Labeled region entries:
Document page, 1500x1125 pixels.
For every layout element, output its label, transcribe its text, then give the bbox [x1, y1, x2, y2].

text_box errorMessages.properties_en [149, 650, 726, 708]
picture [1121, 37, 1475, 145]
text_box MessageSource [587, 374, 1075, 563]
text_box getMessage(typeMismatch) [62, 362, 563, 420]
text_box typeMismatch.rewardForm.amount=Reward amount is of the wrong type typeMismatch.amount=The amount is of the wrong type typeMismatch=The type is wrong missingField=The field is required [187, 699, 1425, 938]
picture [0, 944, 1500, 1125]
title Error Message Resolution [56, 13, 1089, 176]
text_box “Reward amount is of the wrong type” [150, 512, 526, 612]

Written problem: Recast each line of the items above as a JSON list of strings, with one string per line and blank lines omitted.

Task result:
[
  "Document page, 1500x1125 pixels.",
  "For every layout element, output its label, transcribe its text, then give the bbox [x1, y1, x2, y2].",
  "text_box errorMessages.properties_en [149, 650, 726, 708]",
  "picture [1121, 37, 1475, 145]",
  "text_box MessageSource [587, 374, 1075, 563]",
  "text_box getMessage(typeMismatch) [62, 362, 563, 420]",
  "text_box typeMismatch.rewardForm.amount=Reward amount is of the wrong type typeMismatch.amount=The amount is of the wrong type typeMismatch=The type is wrong missingField=The field is required [187, 699, 1425, 938]",
  "picture [0, 944, 1500, 1125]",
  "title Error Message Resolution [56, 13, 1089, 176]",
  "text_box “Reward amount is of the wrong type” [150, 512, 526, 612]"
]